Records excerpted from a collection:
···

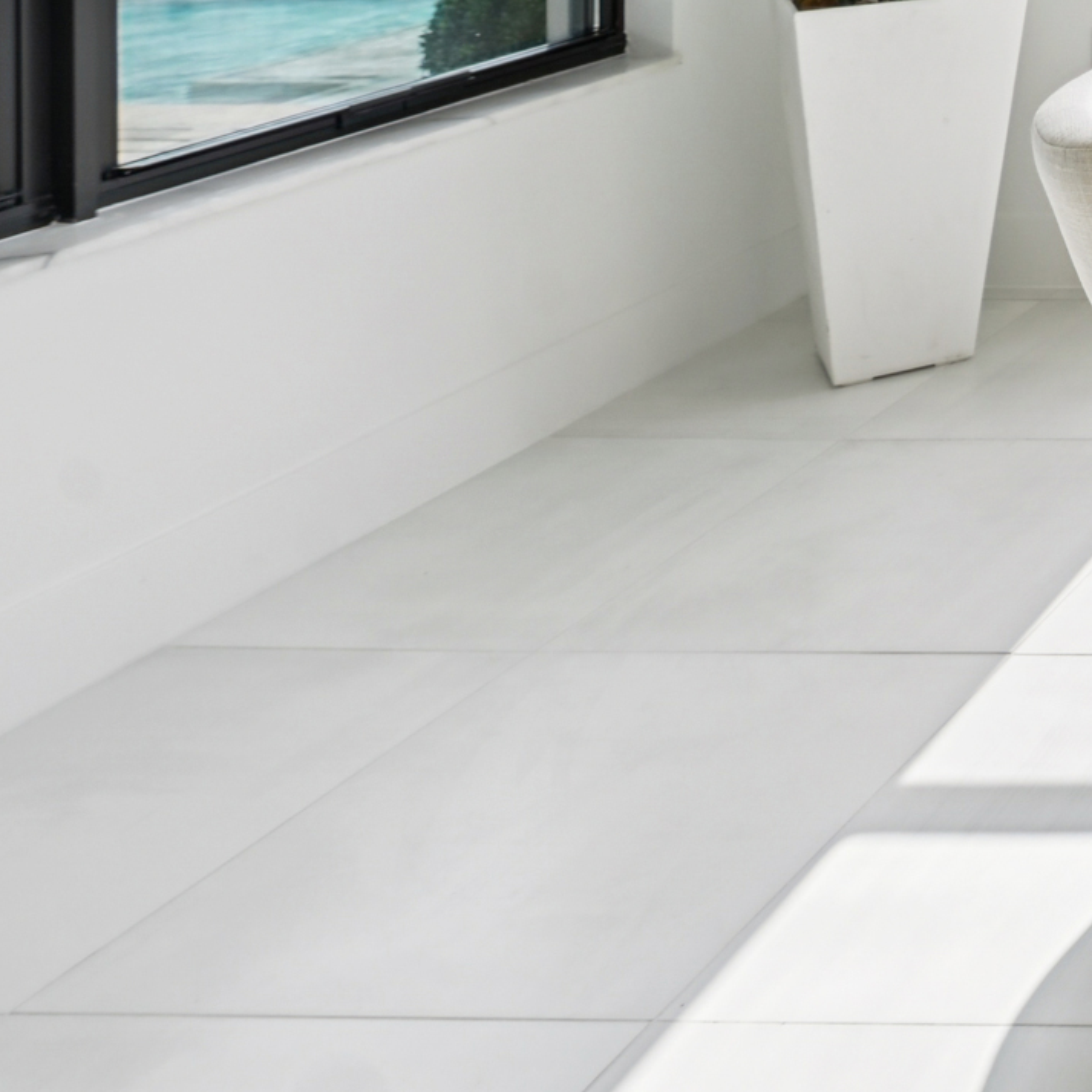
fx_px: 1785
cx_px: 2019
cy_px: -346
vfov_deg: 27.9
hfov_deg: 21.1
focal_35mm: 50
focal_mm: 14
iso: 100
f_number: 8
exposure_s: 1/320
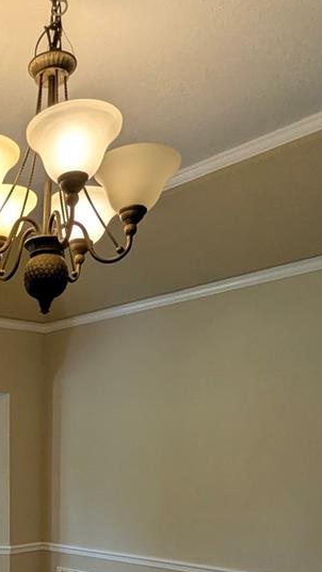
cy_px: 566
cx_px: -62
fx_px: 592
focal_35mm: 39
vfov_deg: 44.3
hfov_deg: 27.0
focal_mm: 2.35
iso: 51
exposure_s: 1/130
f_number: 2.2
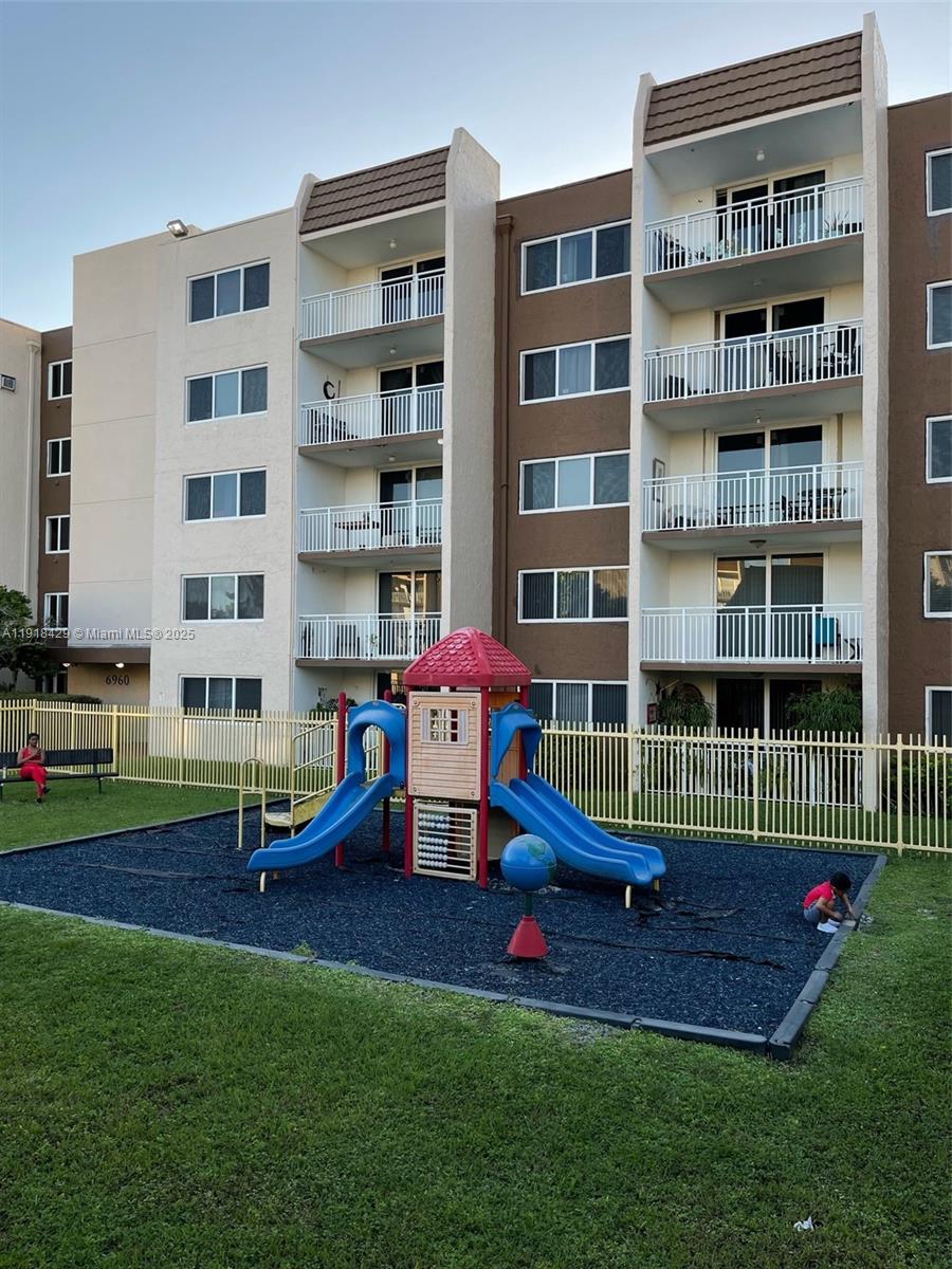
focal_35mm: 26
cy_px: 634
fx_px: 953
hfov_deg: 53.1
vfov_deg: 67.3
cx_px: 476
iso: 32
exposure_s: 1/459
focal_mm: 5.1
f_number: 1.6
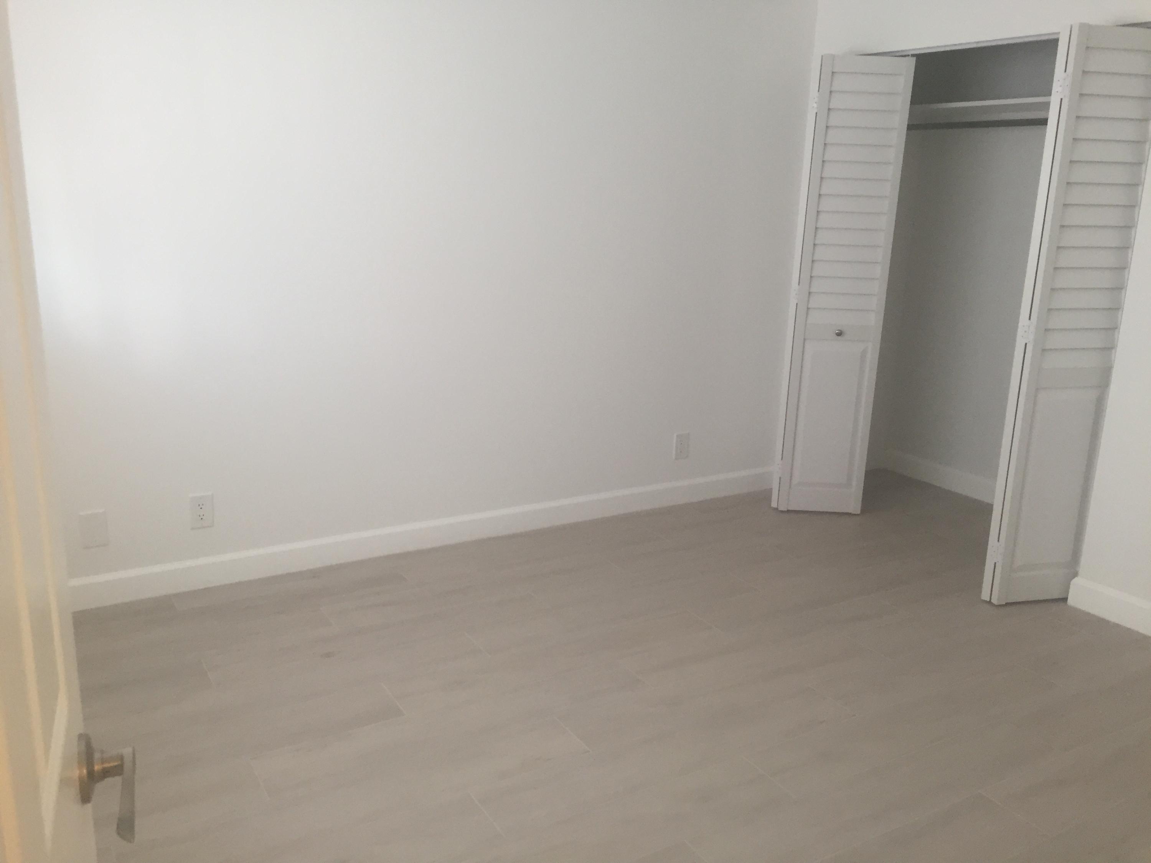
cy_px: 432
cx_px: 576
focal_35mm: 29
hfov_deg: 61.7
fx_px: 964
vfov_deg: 48.2
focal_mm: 4.15
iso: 80
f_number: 2.2
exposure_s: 1/30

···

Your instructions: At the line containing "focal_35mm: 26", begin reproducing the entries word for word, and continue through their last line. Leave out the pictures.

Answer box:
focal_35mm: 26
cy_px: 634
fx_px: 953
hfov_deg: 53.1
vfov_deg: 67.3
cx_px: 476
iso: 32
exposure_s: 1/459
focal_mm: 5.1
f_number: 1.6
cy_px: 432
cx_px: 576
focal_35mm: 29
hfov_deg: 61.7
fx_px: 964
vfov_deg: 48.2
focal_mm: 4.15
iso: 80
f_number: 2.2
exposure_s: 1/30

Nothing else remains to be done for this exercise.